▸ Instruction 1
Copy the part of the El Rayo-X text starting with "The album generally" and going on through "a six-foot Goofy.", renaming "Haunted House" to "Fun House".

▸ Supplied text
○ ○ ○ ○ ○

Studio album by David Lindley
- Released: April 1981
- Recorded: 1981
- Studios: Record One, Los Angeles
- Genre: Rock
- Length: 39:31
- Label: Asylum
- Producers: Jackson Browne, Greg Ladanyi

David Lindley chronology
|  | El Rayo-X (1981) | Win This Record! (1982) |

= El Rayo-X =

El Rayo-X is David Lindley's debut studio album, released in 1981.
The album spent 18 weeks on the Billboard 200, peaking at No. 83 on July 16, 1981.

==Reception==

The album generally received favorable reviews. Boo Browning, of The Washington Post, wrote:
El Rayo-X is not this year's greatest album, but there's very little to compete with it for well-executed let-the-good-times rock. Coming from a fellow who's spent the last few years contemplating Jackson Browne's elbow, it's a delightful surprise -- sort of like rounding the corner at the Haunted House and bumping into a six-foot Goofy.

○ ○ ○ ○ ○

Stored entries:
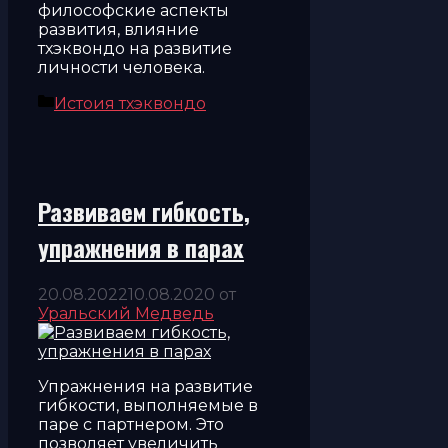
философские аспекты
развития, влияние
тхэквондо на развитие
личности человека.
Рубрики
Истоия тхэквондо
Развиваем гибкость,
упражнения в парах
20.08.2022
10.08.2020
от
Уральский Медведь
Упражнения на развитие
гибкости, выполняемые в
паре с партнером. Это
позволяет увеличить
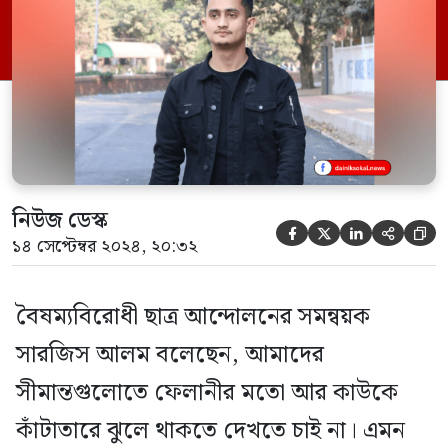
হবে। শনিবার (১৪ সেপ্টেম্বর) বিকেলে ঠাকুরগাঁও
শহরের বড়মাঠে বৈষম্যবিরোধী ছাত্র আন্দোলন
ঠাকুরগাঁওয়ের মতবিনিময় সভায় এসব কথা বলেন
তিনি। সারজিস […]
নিউজ ডেস্ক





১৪ সেপ্টেম্বর ২০২৪, ২০:৩২
বৈষম্যবিরোধী ছাত্র আন্দোলনের সমন্বয়ক
সারজিস আলম বলেছেন, আমাদের
সীমান্তগুলোতে ফেলানীর মতো আর কাউকে
কাঁটাতারে ঝুলে থাকতে দেখতে চাই না। এমন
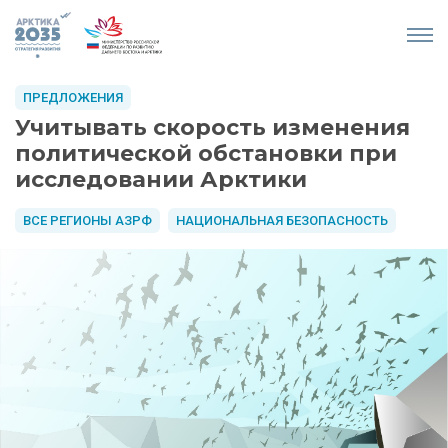
ПРЕДЛОЖЕНИЯ
Учитывать скорость изменения
политической обстановки при
исследовании Арктики
ВСЕ РЕГИОНЫ АЗРФ
НАЦИОНАЛЬНАЯ БЕЗОПАСНОСТЬ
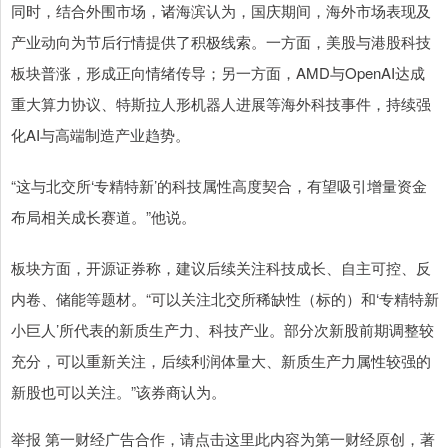
同时，结合外围市场，诸海滨认为，国庆期间，海外市场表现及
产业动向为节后行情提供了积极线索。一方面，美股与港股科技
板块普涨，形成正向情绪传导；另一方面，AMD与OpenAI达成
重大算力协议、特斯拉人形机器人进展等海外科技事件，持续强
化AI与高端制造产业趋势。
“这与北交所‘专精特新’的科技属性高度契合，有望吸引增量资金
布局相关成长赛道。”他说。
板块方面，开源证券称，建议后续关注科技成长、自主可控、反
内卷、储能等题材。“可以关注北交所稀缺性（标的）和‘专精特新
小巨人’所代表的新质生产力、科技产业。部分次新股前期调整较
充分，可以重新关注，后续利润体量大、新质生产力属性较强的
新股也可以关注。”该券商认为。
举报 第一财经广告合作，请点击这里此内容为第一财经原创，著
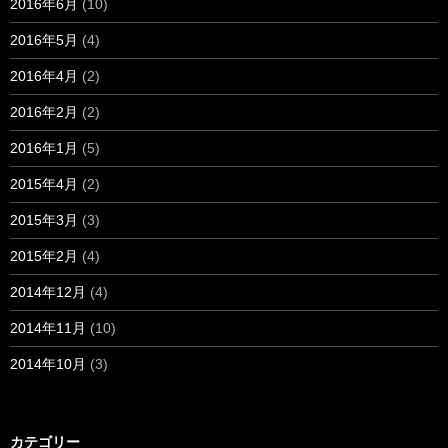
2016年6月
(10)
2016年5月
(4)
2016年4月
(2)
2016年2月
(2)
2016年1月
(5)
2015年4月
(2)
2015年3月
(3)
2015年2月
(4)
2014年12月
(4)
2014年11月
(10)
2014年10月
(3)
カテゴリー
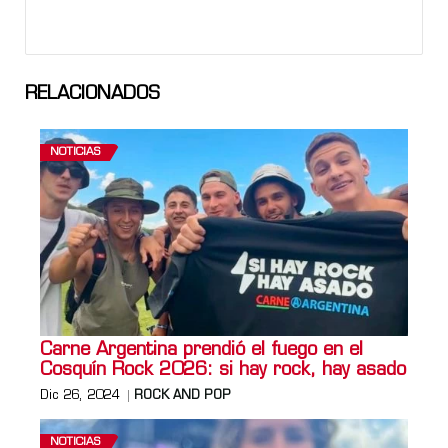
RELACIONADOS
NOTICIAS
Carne Argentina prendió el fuego en el
Cosquín Rock 2026: si hay rock, hay asado
Dic 26, 2024
ROCK AND POP
NOTICIAS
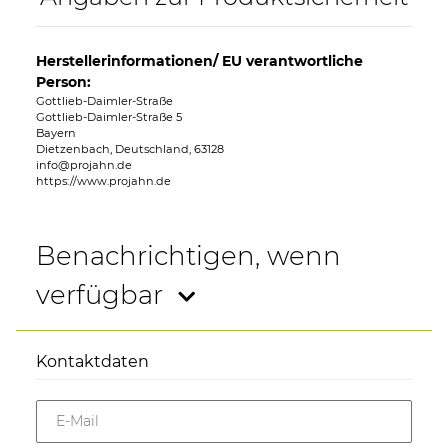
Herstellerinformationen/ EU verantwortliche
Person:
Gottlieb-Daimler-Straße
Gottlieb-Daimler-Straße 5
Bayern
Dietzenbach, Deutschland, 63128
info@projahn.de
https://www.projahn.de
Benachrichtigen, wenn
verfügbar
Kontaktdaten
E-Mail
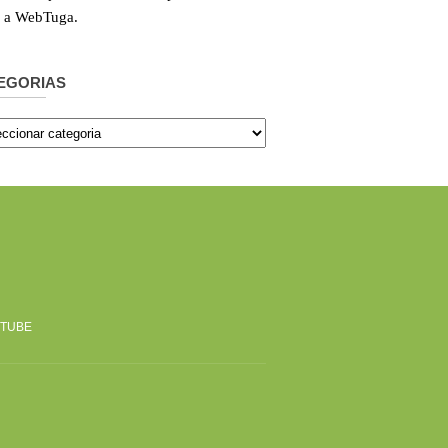
e a WebTuga.
EGORIAS
orias
TUBE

○ ○ ○ ○ ○

▸ Instruction 2
Repeat, word for word, the lines of the stored entries starting with the line with "Herstellerinformationen/ EU verantwortliche" and going on through the end of the stored entries, both ends included. Leave out the pictures.

▸ Problem solution 1
The album generally received favorable reviews. Boo Browning, of The Washington Post, wrote:
El Rayo-X is not this year's greatest album, but there's very little to compete with it for well-executed let-the-good-times rock. Coming from a fellow who's spent the last few years contemplating Jackson Browne's elbow, it's a delightful surprise -- sort of like rounding the corner at the Fun House and bumping into a six-foot Goofy.

▸ Problem solution 2
Herstellerinformationen/ EU verantwortliche
Person:
Gottlieb-Daimler-Straße
Gottlieb-Daimler-Straße 5
Bayern
Dietzenbach, Deutschland, 63128
info@projahn.de
https://www.projahn.de
Benachrichtigen, wenn
verfügbar
Kontaktdaten
E-Mail
e a WebTuga.
EGORIAS
orias
TUBE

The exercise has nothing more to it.